The main compartmentalisation design with bollards is widely used in the Netherlands (and elsewhere) since the 1970s. It has been proven to be effective in calming streets.
Dublin is behind and seems fearful of taking a systematic approach. But there are many examples of residential streets and roads closed off to stop rat running in the city:
Sadly, much of the recent debate in Drumcondra quickly got nasty and ill-informed.
For this article, I looked at both sides of the argument on the StoptheroadclosureD9 and Drumcondra Social pages on Facebook. It’s clear that the local rat running supporters and boosted in numbers by rat running commuters from northern Glasnevin and Ballymun going towards the city or others going from Fairview to Glasnevin.
One of the more silly comments was: “The council is spending time putting bollards where no one wants them while homeless are dying on the streets .You get a grip” — keep building motorways but don’t spend money on bollards.
Some more typical comments include: “Drumcondra is in the city. Of course there is going to be traffic!”, “You also chose to live beside a school”, “we have to accept that we live in a busy city”, “We are long past the days where children could play on the roads like we used to”, and “You bought on a through road get that into your head. Can’t just close off a street because the times have changed, life got busier, people have the right to use it. You don’t own the road. What’s the point in road tax if we can just shut down roads because residents deem it unsafe.”
The problem is that there are both international and local examples showing how residential streets can just be close off a street because the times have changed. Dutch cities were overrun with cars until they said ‘no more’ and started to change things. Now minor residential streets across the Netherlands are typically quite places where it’s safe for children to play.
The comment about living beside a school is an interesting one. Other countries often restrict non-resident parking outside schools. In the UK in recent years, for example, areas have implemented restrictions on parking or even using cars outside school gates.
Many of those who want to keep streets open to rat running claim the traffic caused by the bollards is an “issue that has affected the whole North of Dublin”. But, when reasons for the extra traffic is outlined, they are quickly dismissed. For example, somebody mentioned a collision on Drumcondra Road which had traffic back up to Church Street, but, to the opponents of the bollards, it was all the fault of the bollards.

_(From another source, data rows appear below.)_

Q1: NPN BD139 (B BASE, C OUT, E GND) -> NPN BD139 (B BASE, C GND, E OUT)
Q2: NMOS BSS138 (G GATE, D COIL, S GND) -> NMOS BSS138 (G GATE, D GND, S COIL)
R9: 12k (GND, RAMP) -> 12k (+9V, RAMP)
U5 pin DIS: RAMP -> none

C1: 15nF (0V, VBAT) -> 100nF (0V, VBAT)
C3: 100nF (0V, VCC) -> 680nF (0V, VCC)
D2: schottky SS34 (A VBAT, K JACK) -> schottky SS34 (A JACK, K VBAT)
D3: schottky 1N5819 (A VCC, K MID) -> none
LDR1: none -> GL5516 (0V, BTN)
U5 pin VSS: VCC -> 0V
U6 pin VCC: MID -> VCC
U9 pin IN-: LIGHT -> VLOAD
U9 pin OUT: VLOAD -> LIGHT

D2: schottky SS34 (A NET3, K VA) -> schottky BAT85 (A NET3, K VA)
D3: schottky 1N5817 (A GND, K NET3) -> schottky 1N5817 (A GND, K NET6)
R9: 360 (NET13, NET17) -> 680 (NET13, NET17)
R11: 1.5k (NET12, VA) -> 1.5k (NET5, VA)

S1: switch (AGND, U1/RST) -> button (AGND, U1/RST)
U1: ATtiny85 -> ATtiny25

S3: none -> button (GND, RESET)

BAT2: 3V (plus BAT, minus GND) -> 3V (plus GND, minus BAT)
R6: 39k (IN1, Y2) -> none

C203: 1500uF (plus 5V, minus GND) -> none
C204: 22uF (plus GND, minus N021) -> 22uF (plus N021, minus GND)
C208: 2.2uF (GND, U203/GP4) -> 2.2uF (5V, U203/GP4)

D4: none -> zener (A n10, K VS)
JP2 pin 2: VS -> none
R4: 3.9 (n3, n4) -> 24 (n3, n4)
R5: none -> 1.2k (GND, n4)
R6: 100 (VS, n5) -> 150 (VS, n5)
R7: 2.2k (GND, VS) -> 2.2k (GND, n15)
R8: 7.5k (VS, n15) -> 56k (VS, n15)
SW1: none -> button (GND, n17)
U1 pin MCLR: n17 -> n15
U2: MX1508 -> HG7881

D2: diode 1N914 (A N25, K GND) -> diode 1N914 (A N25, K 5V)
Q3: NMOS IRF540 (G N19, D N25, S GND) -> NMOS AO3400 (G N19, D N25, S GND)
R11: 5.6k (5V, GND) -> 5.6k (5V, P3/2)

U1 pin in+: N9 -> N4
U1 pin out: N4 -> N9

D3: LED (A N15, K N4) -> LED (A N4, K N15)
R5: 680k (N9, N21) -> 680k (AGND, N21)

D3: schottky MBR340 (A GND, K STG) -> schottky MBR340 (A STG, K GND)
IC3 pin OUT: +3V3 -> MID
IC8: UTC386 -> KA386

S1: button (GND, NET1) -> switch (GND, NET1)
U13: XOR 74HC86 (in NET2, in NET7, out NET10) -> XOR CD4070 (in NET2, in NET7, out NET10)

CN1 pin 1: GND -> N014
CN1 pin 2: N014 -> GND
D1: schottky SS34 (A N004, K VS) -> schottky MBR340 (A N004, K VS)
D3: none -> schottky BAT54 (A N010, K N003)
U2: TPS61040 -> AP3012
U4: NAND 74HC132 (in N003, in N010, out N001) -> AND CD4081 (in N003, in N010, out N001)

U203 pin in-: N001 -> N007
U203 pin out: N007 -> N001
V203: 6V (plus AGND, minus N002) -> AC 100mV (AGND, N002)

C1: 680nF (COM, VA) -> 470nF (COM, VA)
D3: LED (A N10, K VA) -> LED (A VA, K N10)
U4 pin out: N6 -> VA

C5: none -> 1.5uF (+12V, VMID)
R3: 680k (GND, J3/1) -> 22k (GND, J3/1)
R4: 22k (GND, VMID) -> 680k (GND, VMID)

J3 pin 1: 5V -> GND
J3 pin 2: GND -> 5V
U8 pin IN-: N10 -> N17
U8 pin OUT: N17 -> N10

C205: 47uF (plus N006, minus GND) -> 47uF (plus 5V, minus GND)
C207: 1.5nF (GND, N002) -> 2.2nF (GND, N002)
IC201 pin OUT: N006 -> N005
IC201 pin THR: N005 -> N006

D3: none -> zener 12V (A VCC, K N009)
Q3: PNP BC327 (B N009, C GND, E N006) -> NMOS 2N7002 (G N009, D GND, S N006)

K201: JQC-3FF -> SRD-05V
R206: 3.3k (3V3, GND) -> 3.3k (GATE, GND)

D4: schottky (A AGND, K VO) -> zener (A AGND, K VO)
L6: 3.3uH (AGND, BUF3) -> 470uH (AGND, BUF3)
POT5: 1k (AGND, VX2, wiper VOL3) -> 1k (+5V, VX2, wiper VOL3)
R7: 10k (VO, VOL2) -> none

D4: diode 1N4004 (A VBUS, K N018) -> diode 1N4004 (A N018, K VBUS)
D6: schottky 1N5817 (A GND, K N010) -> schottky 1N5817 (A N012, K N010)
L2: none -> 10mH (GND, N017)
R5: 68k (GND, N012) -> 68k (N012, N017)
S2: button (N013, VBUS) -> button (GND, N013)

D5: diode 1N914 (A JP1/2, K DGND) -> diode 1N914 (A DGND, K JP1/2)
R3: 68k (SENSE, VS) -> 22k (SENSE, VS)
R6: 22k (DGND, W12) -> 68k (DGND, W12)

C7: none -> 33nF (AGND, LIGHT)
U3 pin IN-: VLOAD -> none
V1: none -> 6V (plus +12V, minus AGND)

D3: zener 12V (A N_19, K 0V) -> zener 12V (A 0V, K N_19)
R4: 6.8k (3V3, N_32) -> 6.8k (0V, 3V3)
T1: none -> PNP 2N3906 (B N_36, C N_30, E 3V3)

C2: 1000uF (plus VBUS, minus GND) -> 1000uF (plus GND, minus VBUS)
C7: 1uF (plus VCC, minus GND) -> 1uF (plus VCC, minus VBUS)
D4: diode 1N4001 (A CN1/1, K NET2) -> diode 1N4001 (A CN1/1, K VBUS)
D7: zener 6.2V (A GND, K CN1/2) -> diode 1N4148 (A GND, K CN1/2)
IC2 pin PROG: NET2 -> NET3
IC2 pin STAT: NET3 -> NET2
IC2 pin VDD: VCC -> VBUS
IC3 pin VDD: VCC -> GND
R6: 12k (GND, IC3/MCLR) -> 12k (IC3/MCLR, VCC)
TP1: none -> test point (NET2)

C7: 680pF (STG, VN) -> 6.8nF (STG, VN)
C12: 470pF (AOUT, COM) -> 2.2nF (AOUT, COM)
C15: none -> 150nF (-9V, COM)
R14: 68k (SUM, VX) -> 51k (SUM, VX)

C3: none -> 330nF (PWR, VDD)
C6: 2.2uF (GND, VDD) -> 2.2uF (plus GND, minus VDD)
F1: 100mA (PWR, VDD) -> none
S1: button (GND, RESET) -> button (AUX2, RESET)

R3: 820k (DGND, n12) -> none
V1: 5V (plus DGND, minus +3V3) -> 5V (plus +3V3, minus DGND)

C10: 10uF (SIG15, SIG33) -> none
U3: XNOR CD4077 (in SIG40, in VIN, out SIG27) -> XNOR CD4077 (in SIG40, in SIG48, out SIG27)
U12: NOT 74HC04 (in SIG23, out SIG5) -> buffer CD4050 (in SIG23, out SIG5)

And, among the rat-running supporters, some admit to continue to rat run on streets on the other side of the Drumcondra Road. With no self-reflection they blame the supporters of the bollards that they are rat-running elsewhere. That actually points to a different problem: The council needs to be looking at tackling rat running on a larger scale.
Another objector said: “Our city doesn’t have the great public transport that London has, or the safe bicycle lanes that Amsterdam have for a car free city to be implemented”. The problem here is that Amsterdam started its on-street changes before it built its metro network. Dutch cities started with residential street before cycle paths and such streets remain a vital part of their cycle networks. There’s also plenty of cities like Utrecht which do not have metro systems.
Ireland, not just Dublin, has taken the wrong approach to calming residential streets. The main process followed in recent years is looking at applying 30km/h to streets and working back from that point. The question we as a country need to be asking ourself is what the function of roads and streets should be. From that point you then look at not just the speed limit but also cutting rat running on purely residential streets and properly calming streets by using measures which reduce traffic volumes and, only after that, traffic calming.
The problem with all of this, much like the problem with installing cycle lanes on main roads, it brings up the question of the politics of space. It should be a no brainier that streets and roads which are purely residential and which are not designated traffic routes should not be through routes. But some people think cars should be allowed on Grafton Street.